CSC148: Comments on Modularity and Recursion

Hey look you guys I'm gonna talk about OOP and recursion and why they're important, ok?


Object Oriented Programming

Object-oriented programming (compare with functional programming) means modelling a program as abstracted objects interacting with each other.  Each object consists of attributes (values associated with it, like number_of_legs) and/or methods (functions associated with the object, like defenestrate(target)).  Each object is generated by a programmer-defined class, both of which can then be used or modified.  Classes can also be extended by importing properties from old classes to make new classes (inheritance).

The advantage of OOP is that it creates an excellent organizational structure around the entire program, which improves readability and makes logical sections of code more reusable.  For example, I can easily take out a DatabaseManager class from one project and reuse it elsewhere.  OOP also provides useful abstractions for high-level programming - if you want to create a linked list, instead of figuring out how it works and implementing it, you can just create the object and use its methods.

The funny thing is that there's practically nothing you can do with objects that you can't do with subroutines. But! objects make code far more reusable, as well as readable.  This means it's no longer necessary to create tightly controlled, monolithic programs (which do have their uses, such as hardware programming).  In the best case, each class can then be taken out of context and modified without consequence.  Finally, it's simply easier to think about how the pieces of a program work if you consider them as objects with properties; attributes become more organized, and therefore less likely to fail due to programmer error.  It's definitely recommended practice whenever possible, for the sake of your code's longevity.

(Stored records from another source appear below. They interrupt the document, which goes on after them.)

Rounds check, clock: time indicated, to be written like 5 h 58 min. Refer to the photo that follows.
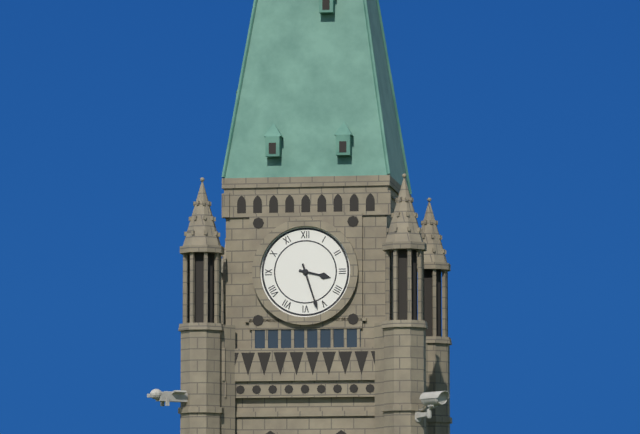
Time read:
3 h 27 min
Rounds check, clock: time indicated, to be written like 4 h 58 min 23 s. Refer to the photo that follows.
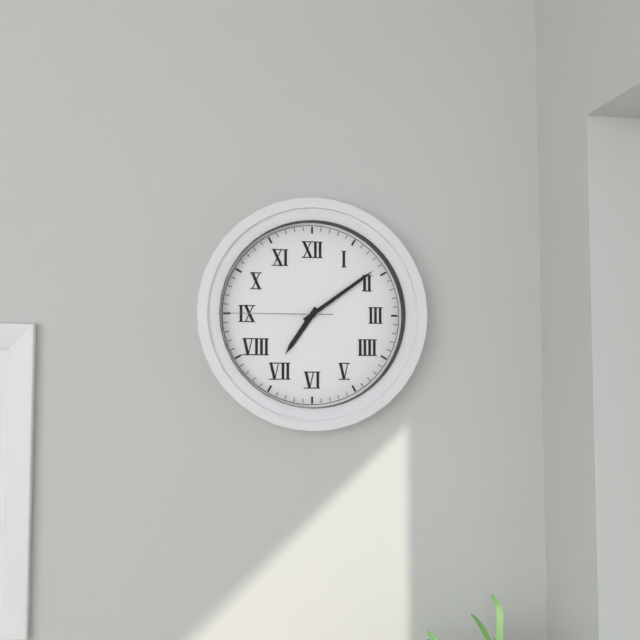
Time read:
7 h 09 min 45 s
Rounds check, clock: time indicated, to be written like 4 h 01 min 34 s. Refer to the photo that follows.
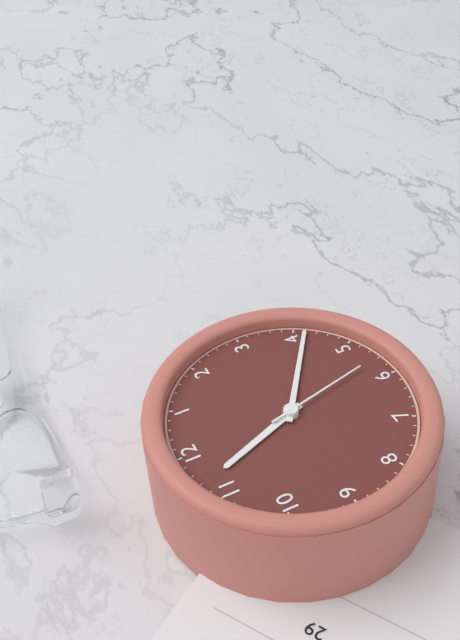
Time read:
11 h 21 min 28 s
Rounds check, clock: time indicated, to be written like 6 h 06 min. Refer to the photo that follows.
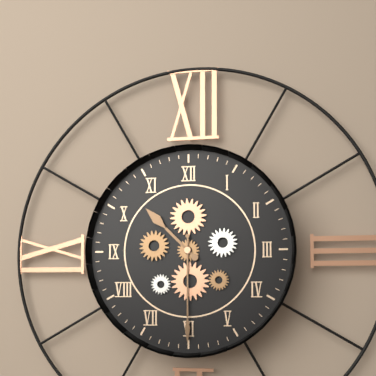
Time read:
10 h 30 min
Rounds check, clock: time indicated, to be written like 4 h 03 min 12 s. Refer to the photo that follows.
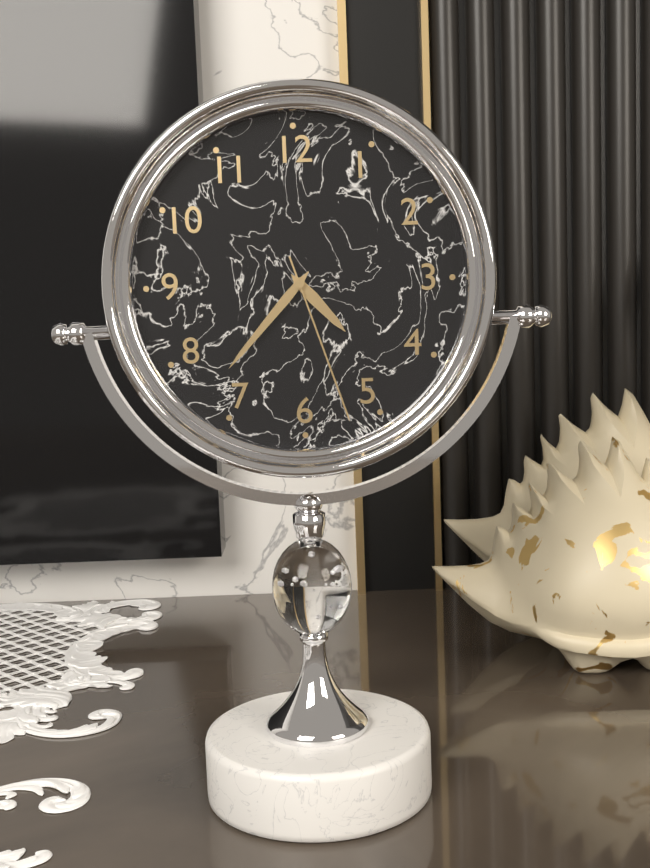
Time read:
4 h 37 min 27 s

PS >> Here's an interesting, albeit somewhat unrelated article I found while researching:  The difference between imperative and declarative programming styles


Recursion

If you're a functional programmer, this is pretty much the bee's knees.  When a problem can be divided into smaller versions of itself, you can use a recursive algorithm to reduce the length of code, and often greatly simplify the task (reducing likelihood of a bug).  Similarly to OOP, recursion lets you simplify a complex algorithm into abstractions.

For example, say you want to search through a nested list (lists containing lists containing lists containing..). You could try iterating over the list and checking cases:

l = [1, [2, 3], [4, [5]]]
for item in l:
  #Check if the item is a list, and iterate over it if it is
  #If that list has a list, loop over that..
  #More if statements to account for deeper nesting
  #If the item ain't a list, check if it's what we're looking for

As you can see, the code starts to nest a whole bunch of loops, and even then it's not very flexible (how do you handle a hundred lists nested within each other?).

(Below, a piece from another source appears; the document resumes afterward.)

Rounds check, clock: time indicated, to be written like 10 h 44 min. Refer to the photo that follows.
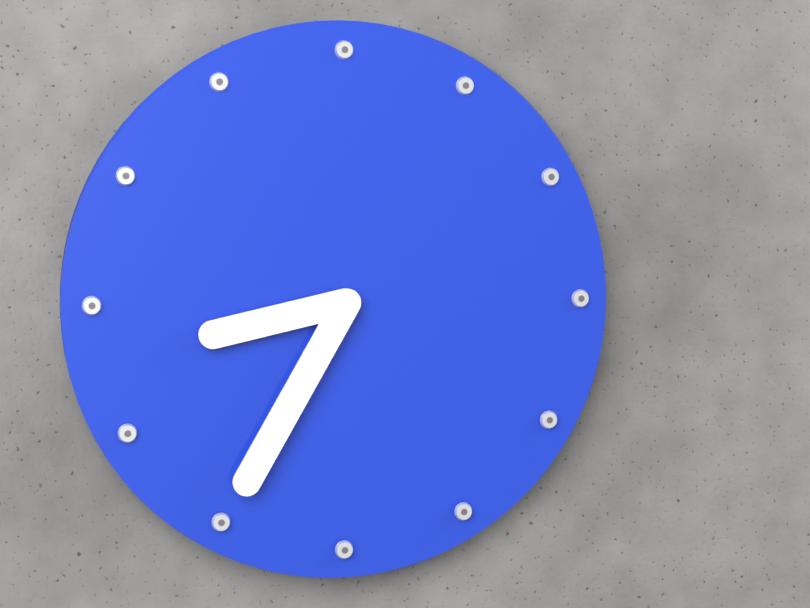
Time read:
8 h 35 min
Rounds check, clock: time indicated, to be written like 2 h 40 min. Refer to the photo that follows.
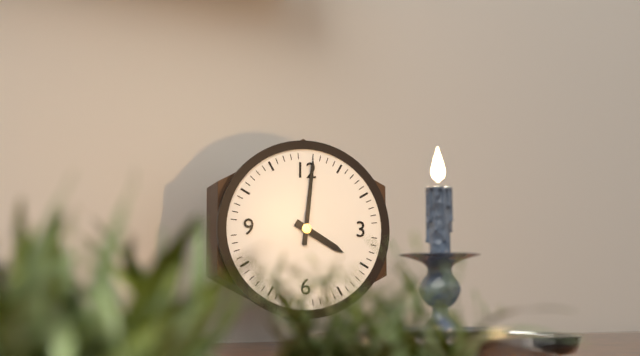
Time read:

Now try thinking recursively: We're looking for a value in this list.  If an item in the list is another list, we want to search it, and so on.  Since the search algorithm is the same in each case, we can just write a general statement:
1) Look through a list for a value.
2) If this list contains another list, look through that list using step 1.

Just like that, a monolithic algorithm full of looping and type checking can be shortened to just a few lines.

One big problem, however, is that debugging recursion is difficult, or at least different.  If a recursive function fails after 100 iterations, the traceback will be the function itself, 100 times.  This means you ought to take care to understand every possible case before implementing it (e.g. What if the array index goes out of range? What happens when we finish execution? Consider all the possible arguments).

All in all, recursion is a powerful tool, but with great power comes great responsibility.  Recursive functions should be thoroughly tested with a range of inputs, and kept as isolated as possible (think of it as a black box that will return the correct answer), because they're really annoying to debug when they fail.  Furthermore, thoroughly document such functions, because they can be difficult to read and understand for others reading your code.  But besides that, recursion can be particularly useful for shrinking down and conceptually simplifying code.